Sequence of ideals in C*-algebra such that its intersection are not zero but intersection of dense sets are zero

Question

Let $$A_0 \supset A_1 \supset A_2 \supset A_3 \supset\ldots$$ be a sequence of $C^*$-algebras, such that $A_n$ is an ideal in $A_m$ (while $n>m$), and $K_i \subset A_i$ be a dense ${}^*$-subalgebra in $A_i$, such that $$K_0 \supset K_1 \supset K_2 \supset K_3 \supset\ldots$$ Is it possible, that $\bigcap_i K_i = 0$ but $\bigcap A_i \neq 0$? I know that it's possible if the condition "$A_i$ is a $C^*$-algebra" replaced by "$A_i$ is a Banach space", so I think it's possible, but I can't construct an example.
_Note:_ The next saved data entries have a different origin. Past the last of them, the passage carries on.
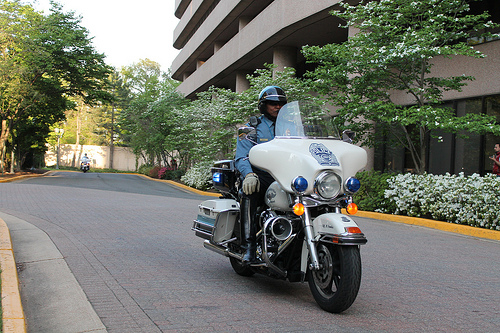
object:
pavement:
[16, 159, 157, 327]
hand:
[240, 172, 262, 195]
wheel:
[302, 240, 365, 314]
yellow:
[377, 214, 488, 239]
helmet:
[257, 84, 288, 119]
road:
[32, 166, 151, 314]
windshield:
[274, 97, 342, 140]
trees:
[298, 0, 498, 173]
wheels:
[222, 195, 259, 277]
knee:
[239, 180, 261, 202]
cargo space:
[193, 199, 237, 246]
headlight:
[316, 171, 343, 202]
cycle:
[192, 100, 367, 315]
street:
[2, 166, 498, 331]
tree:
[0, 0, 97, 172]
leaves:
[45, 1, 69, 24]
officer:
[230, 85, 312, 269]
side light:
[291, 203, 305, 217]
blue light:
[294, 176, 310, 193]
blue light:
[346, 177, 363, 193]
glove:
[241, 171, 262, 196]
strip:
[382, 214, 497, 240]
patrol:
[222, 72, 402, 310]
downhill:
[77, 170, 227, 304]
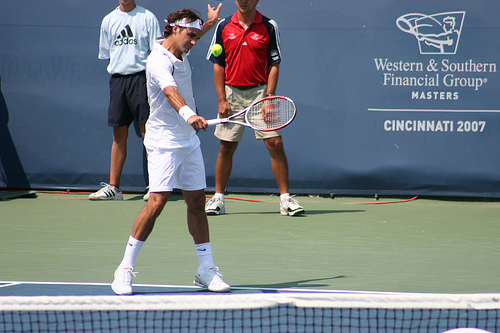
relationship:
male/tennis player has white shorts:
[110, 2, 231, 297] [141, 140, 211, 193]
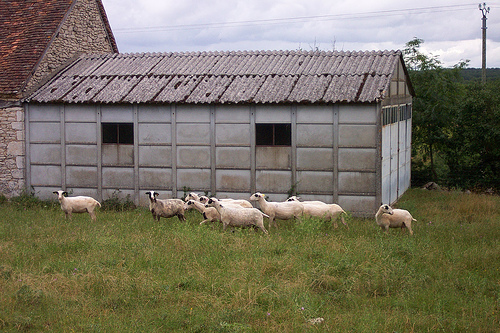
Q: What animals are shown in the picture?
A: Sheep.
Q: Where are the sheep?
A: In the field.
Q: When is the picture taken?
A: Daytime.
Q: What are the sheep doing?
A: Grazing.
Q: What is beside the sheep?
A: Building.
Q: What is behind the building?
A: Trees.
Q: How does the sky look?
A: Cloudy.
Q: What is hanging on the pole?
A: Power cable.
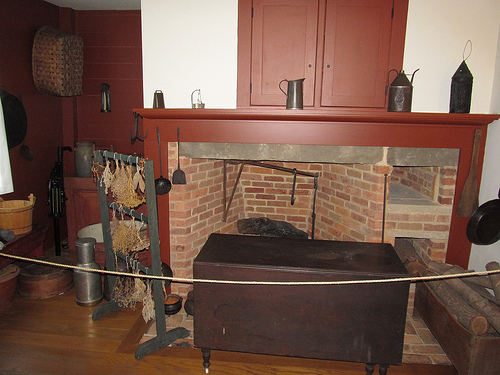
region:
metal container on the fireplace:
[275, 78, 305, 108]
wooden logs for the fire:
[423, 257, 498, 336]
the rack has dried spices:
[91, 150, 188, 356]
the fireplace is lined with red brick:
[167, 145, 451, 304]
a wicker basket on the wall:
[31, 27, 82, 97]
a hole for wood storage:
[386, 167, 438, 212]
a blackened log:
[236, 215, 305, 236]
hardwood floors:
[2, 286, 317, 371]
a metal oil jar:
[383, 65, 418, 110]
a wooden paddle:
[458, 127, 483, 217]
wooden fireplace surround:
[121, 102, 499, 314]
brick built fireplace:
[170, 138, 457, 308]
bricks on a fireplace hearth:
[138, 283, 446, 368]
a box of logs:
[409, 262, 499, 374]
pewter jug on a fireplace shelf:
[272, 70, 313, 121]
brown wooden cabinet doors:
[231, 0, 416, 112]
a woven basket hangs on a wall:
[26, 18, 84, 105]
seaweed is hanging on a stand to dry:
[81, 145, 196, 362]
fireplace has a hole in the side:
[380, 163, 457, 210]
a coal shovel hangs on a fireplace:
[170, 124, 191, 189]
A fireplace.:
[136, 101, 478, 293]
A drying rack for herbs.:
[91, 150, 180, 350]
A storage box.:
[193, 233, 408, 368]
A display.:
[3, 92, 497, 369]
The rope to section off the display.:
[4, 246, 494, 286]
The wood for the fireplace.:
[415, 260, 497, 340]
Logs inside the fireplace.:
[233, 213, 320, 238]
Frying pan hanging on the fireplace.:
[468, 202, 498, 245]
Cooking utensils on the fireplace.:
[153, 129, 188, 194]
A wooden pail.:
[0, 198, 39, 234]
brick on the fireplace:
[138, 145, 461, 361]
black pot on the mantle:
[275, 73, 317, 113]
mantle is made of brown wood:
[131, 90, 493, 313]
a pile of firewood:
[413, 255, 499, 353]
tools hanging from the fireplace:
[152, 120, 193, 205]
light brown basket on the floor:
[0, 190, 41, 238]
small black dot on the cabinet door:
[306, 60, 316, 70]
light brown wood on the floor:
[4, 248, 496, 371]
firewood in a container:
[408, 249, 498, 373]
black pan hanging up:
[466, 180, 498, 247]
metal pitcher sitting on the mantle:
[274, 73, 308, 114]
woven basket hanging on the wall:
[33, 28, 100, 94]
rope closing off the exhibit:
[8, 238, 488, 300]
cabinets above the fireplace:
[241, 5, 428, 115]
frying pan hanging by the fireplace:
[468, 185, 499, 248]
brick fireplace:
[202, 176, 356, 216]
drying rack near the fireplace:
[98, 150, 153, 332]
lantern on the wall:
[96, 73, 112, 120]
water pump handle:
[41, 131, 76, 257]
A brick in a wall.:
[323, 185, 340, 195]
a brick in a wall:
[182, 165, 198, 175]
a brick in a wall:
[198, 162, 213, 172]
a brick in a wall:
[211, 157, 228, 169]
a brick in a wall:
[221, 166, 237, 173]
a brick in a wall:
[188, 171, 205, 182]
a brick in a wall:
[205, 167, 222, 177]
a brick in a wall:
[171, 181, 186, 193]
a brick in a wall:
[164, 192, 191, 201]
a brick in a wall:
[171, 208, 191, 220]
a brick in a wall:
[171, 225, 190, 235]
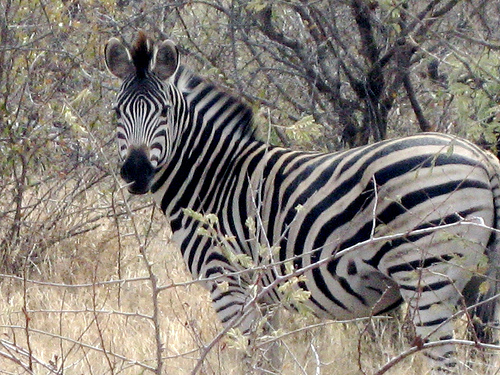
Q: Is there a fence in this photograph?
A: No, there are no fences.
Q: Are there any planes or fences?
A: No, there are no fences or planes.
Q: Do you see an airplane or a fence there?
A: No, there are no fences or airplanes.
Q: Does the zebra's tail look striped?
A: Yes, the tail is striped.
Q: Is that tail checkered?
A: No, the tail is striped.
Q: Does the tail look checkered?
A: No, the tail is striped.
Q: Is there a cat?
A: No, there are no cats.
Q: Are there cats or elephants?
A: No, there are no cats or elephants.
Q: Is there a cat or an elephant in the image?
A: No, there are no cats or elephants.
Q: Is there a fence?
A: No, there are no fences.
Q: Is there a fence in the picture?
A: No, there are no fences.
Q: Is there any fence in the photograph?
A: No, there are no fences.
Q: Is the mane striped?
A: Yes, the mane is striped.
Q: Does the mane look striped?
A: Yes, the mane is striped.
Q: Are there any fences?
A: No, there are no fences.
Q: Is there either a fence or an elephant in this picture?
A: No, there are no fences or elephants.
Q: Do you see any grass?
A: Yes, there is grass.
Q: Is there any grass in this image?
A: Yes, there is grass.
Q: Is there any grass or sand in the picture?
A: Yes, there is grass.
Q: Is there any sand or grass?
A: Yes, there is grass.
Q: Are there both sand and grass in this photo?
A: No, there is grass but no sand.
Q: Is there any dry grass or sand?
A: Yes, there is dry grass.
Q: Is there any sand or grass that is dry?
A: Yes, the grass is dry.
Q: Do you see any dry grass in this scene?
A: Yes, there is dry grass.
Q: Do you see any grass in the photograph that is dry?
A: Yes, there is grass that is dry.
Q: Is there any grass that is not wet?
A: Yes, there is dry grass.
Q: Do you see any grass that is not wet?
A: Yes, there is dry grass.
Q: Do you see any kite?
A: No, there are no kites.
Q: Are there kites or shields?
A: No, there are no kites or shields.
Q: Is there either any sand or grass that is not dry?
A: No, there is grass but it is dry.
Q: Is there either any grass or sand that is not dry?
A: No, there is grass but it is dry.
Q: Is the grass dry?
A: Yes, the grass is dry.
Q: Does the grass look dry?
A: Yes, the grass is dry.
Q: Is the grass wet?
A: No, the grass is dry.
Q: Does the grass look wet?
A: No, the grass is dry.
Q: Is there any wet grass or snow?
A: No, there is grass but it is dry.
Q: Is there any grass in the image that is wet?
A: No, there is grass but it is dry.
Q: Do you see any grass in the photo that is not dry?
A: No, there is grass but it is dry.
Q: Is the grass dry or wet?
A: The grass is dry.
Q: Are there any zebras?
A: Yes, there is a zebra.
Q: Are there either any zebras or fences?
A: Yes, there is a zebra.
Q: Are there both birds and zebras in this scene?
A: No, there is a zebra but no birds.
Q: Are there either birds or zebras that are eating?
A: Yes, the zebra is eating.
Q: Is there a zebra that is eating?
A: Yes, there is a zebra that is eating.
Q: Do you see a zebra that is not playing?
A: Yes, there is a zebra that is eating .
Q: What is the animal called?
A: The animal is a zebra.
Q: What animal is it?
A: The animal is a zebra.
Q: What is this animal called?
A: This is a zebra.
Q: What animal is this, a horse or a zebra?
A: This is a zebra.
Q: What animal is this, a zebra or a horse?
A: This is a zebra.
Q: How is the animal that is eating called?
A: The animal is a zebra.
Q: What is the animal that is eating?
A: The animal is a zebra.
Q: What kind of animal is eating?
A: The animal is a zebra.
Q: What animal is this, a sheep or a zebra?
A: This is a zebra.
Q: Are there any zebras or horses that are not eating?
A: No, there is a zebra but it is eating.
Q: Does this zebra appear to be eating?
A: Yes, the zebra is eating.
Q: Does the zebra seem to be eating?
A: Yes, the zebra is eating.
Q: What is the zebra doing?
A: The zebra is eating.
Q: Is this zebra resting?
A: No, the zebra is eating.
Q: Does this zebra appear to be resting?
A: No, the zebra is eating.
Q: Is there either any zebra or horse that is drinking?
A: No, there is a zebra but it is eating.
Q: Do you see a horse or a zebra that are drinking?
A: No, there is a zebra but it is eating.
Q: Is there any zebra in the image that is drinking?
A: No, there is a zebra but it is eating.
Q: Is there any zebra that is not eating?
A: No, there is a zebra but it is eating.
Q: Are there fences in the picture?
A: No, there are no fences.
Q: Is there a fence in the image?
A: No, there are no fences.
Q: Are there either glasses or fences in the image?
A: No, there are no fences or glasses.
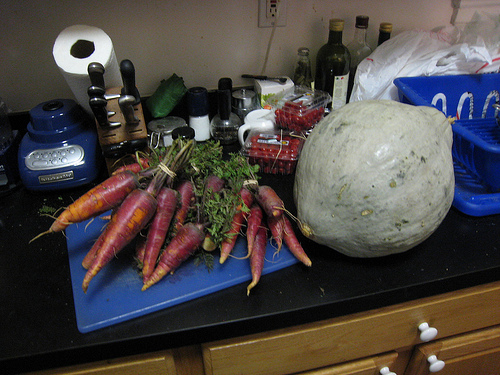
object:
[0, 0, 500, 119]
wall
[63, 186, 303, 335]
cutting board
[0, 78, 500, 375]
counter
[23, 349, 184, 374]
drawers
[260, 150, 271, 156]
tomatoes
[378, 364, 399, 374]
knobs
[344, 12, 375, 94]
bottles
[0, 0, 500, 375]
scene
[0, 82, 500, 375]
countertop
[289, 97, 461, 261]
gourd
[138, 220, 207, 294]
carrots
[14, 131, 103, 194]
bottom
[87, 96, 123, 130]
knife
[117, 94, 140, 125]
knife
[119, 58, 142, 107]
knife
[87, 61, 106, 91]
knife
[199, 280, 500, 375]
drawer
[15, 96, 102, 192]
base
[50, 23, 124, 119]
roll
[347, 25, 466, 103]
bags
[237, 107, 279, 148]
mug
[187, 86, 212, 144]
shaker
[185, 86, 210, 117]
top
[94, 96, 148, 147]
knife rack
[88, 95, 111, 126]
handle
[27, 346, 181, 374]
door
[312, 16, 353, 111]
bottle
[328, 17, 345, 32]
cap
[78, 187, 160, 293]
carrot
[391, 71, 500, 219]
dish drainer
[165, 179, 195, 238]
vegetables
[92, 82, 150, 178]
block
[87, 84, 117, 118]
knives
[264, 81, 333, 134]
box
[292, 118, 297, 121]
tomatoes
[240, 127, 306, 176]
box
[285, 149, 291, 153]
tomatoes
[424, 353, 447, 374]
handle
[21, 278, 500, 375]
cupboard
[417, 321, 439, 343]
handle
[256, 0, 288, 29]
outlet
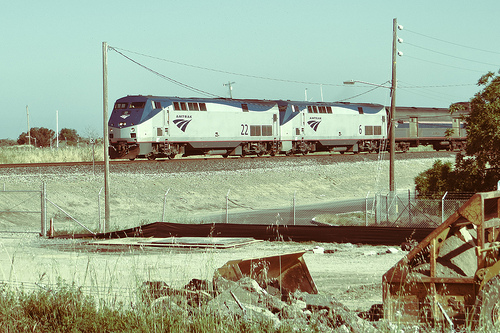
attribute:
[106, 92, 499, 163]
train — white, blue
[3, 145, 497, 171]
tracks — steel, brown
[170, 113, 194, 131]
logo — blue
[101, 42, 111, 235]
pole — wooden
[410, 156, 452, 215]
shrub — small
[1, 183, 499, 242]
fence — metal, high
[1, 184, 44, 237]
gate — closed, metal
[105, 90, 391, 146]
engine — blue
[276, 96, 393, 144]
train — number 6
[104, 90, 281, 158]
train — number 22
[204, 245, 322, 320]
bin — metal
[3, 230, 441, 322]
road — paved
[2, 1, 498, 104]
sky — blue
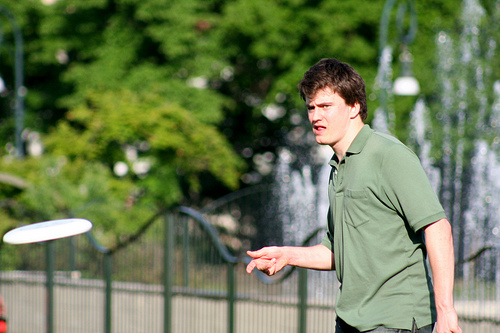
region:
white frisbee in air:
[0, 214, 97, 255]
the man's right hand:
[246, 238, 288, 280]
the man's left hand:
[428, 306, 462, 331]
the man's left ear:
[345, 94, 363, 121]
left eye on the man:
[322, 100, 329, 110]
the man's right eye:
[304, 102, 317, 112]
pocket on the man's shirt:
[334, 187, 375, 231]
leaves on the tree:
[105, 67, 226, 171]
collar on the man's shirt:
[350, 117, 373, 162]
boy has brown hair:
[295, 55, 353, 114]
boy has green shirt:
[317, 121, 392, 323]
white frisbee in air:
[1, 185, 83, 251]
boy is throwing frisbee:
[0, 199, 323, 286]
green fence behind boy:
[72, 193, 346, 332]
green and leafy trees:
[25, 10, 345, 220]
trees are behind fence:
[12, 20, 336, 227]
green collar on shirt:
[322, 107, 364, 194]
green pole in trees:
[0, 31, 42, 156]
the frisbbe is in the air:
[0, 212, 105, 264]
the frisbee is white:
[7, 221, 100, 248]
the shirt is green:
[324, 156, 433, 321]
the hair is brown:
[303, 54, 365, 94]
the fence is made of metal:
[131, 212, 228, 323]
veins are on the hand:
[430, 275, 446, 321]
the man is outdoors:
[230, 68, 462, 329]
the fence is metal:
[118, 217, 236, 329]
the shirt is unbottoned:
[320, 150, 365, 185]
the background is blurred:
[74, 26, 231, 181]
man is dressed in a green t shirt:
[271, 59, 436, 275]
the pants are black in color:
[332, 314, 424, 332]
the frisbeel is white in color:
[5, 215, 102, 247]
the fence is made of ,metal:
[161, 224, 218, 309]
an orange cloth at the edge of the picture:
[0, 288, 34, 331]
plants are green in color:
[363, 25, 472, 105]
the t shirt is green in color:
[340, 186, 395, 306]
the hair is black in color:
[313, 49, 374, 100]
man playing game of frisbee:
[245, 57, 465, 332]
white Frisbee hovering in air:
[2, 218, 92, 243]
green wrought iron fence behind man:
[1, 203, 498, 331]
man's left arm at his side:
[380, 142, 464, 332]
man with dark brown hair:
[245, 58, 464, 331]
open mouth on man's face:
[312, 123, 326, 133]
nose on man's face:
[312, 108, 320, 121]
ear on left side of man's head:
[350, 100, 362, 117]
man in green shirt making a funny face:
[240, 53, 465, 331]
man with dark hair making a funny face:
[242, 56, 466, 331]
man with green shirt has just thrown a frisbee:
[241, 55, 466, 331]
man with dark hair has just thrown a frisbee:
[243, 56, 462, 331]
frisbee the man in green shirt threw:
[0, 212, 94, 247]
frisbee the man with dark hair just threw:
[1, 214, 92, 248]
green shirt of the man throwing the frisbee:
[320, 122, 447, 329]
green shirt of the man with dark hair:
[305, 121, 447, 331]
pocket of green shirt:
[338, 186, 372, 228]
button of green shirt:
[331, 169, 338, 176]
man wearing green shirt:
[231, 50, 476, 332]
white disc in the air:
[0, 207, 105, 258]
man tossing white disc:
[1, 31, 473, 329]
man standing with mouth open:
[220, 36, 480, 331]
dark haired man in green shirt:
[224, 44, 478, 331]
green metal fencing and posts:
[110, 199, 225, 329]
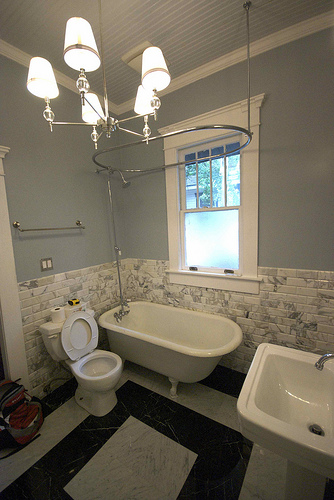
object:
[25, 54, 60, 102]
light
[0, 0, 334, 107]
ceiling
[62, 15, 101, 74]
light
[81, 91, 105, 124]
light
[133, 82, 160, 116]
light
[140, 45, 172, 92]
light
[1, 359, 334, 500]
floor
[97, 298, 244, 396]
bathtub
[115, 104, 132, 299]
corner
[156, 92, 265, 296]
window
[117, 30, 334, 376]
wall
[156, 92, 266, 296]
frame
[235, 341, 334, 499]
sink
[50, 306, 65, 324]
tissue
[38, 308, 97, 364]
tank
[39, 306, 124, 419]
toilet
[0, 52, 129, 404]
wall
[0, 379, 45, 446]
backpack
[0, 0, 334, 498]
bathroom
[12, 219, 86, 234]
towel rack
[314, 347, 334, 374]
faucet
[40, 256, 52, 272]
light switch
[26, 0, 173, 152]
chandelier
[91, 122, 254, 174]
curtain holder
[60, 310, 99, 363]
toilet seat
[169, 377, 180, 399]
claw foot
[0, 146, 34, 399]
door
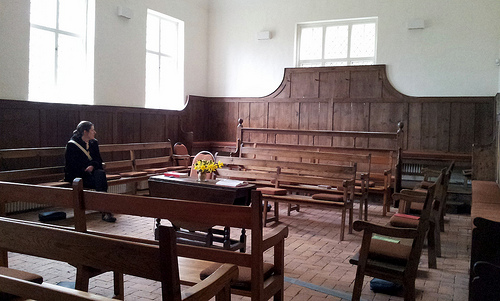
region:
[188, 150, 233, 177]
these are yellow flowers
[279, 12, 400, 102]
this is a window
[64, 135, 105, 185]
this is a black jacket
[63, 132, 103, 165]
this is a strap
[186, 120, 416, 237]
this is a bench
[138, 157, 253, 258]
this is a table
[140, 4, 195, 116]
this is a window frame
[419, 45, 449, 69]
this is the color white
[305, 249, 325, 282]
this is the color brown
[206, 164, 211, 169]
this is the color yellow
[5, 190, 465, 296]
a red brick floor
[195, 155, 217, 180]
yellow flowers on a table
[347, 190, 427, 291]
a wood chair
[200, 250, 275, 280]
a square cushion on a bench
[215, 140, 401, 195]
a wooden bench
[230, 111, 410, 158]
a wood railing behind a bench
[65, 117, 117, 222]
a woman in black seated on a bench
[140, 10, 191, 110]
a window in a room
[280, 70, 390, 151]
a wood covered wall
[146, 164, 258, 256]
a table in the center of a room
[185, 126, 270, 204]
Flowers on the table.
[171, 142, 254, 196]
Yellow flowers in a pot.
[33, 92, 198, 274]
Person sitting on a bench.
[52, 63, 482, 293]
Interior of a church.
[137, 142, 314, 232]
Table in the middle of the room.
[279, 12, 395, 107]
Window in the room.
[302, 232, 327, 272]
Tiles on the floor.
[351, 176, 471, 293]
Chairs with books on them.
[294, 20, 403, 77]
Lines on the window.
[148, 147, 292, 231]
Chair at the table.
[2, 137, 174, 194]
a long wooden bench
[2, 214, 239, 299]
a long wooden bench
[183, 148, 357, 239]
a long wooden bench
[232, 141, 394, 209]
a long wooden bench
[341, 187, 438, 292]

Thanks!

Answer 1

Consider $A = C([0,1], \mathbb{C})$ and let every $A_i$ equal $A$. Let $f \in A$ be any strictly positive one-to-one function; for instance, $f(x) = 1+x$ would do. Let $K_i$ be the *-subalgebra of $A$ generated by the function $f^{2^i}$, that is, all functions of the form $$g(x) = a_1 f(x)^{2^i} + a_2 f(x)^{2 \cdot 2^i} + \dots + a_n f(x)^{n \cdot 2^i}, \quad a_1, \dots, a_n \in \mathbb{C}, \quad n \ge 1.$$ Clearly $K_i \supset K_{i+1}$. Also, since $f$ is one-to-one and positive, so is $f^{2^i}$. Thus $K_i$ separates points and vanishes nowhere so by Stone-Weierstrass $K_i$ is dense in $A$. Yet the intersection of all $K_i$ is just 0.